**Problem to solve**
Once you reach the line holding "Doprava a platba", write out that line and every later one exactly, ending with the last line of the data; write nothing else.

⁂

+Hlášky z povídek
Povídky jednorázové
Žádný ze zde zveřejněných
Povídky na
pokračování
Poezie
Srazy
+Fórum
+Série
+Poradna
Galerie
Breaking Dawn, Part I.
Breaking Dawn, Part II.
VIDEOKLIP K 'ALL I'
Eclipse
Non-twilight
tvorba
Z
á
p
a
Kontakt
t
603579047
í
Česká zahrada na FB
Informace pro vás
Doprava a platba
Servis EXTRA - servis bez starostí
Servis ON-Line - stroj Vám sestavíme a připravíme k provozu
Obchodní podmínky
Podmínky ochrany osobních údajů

⁂

**Answer box**
Doprava a platba
Servis EXTRA - servis bez starostí
Servis ON-Line - stroj Vám sestavíme a připravíme k provozu
Obchodní podmínky
Podmínky ochrany osobních údajů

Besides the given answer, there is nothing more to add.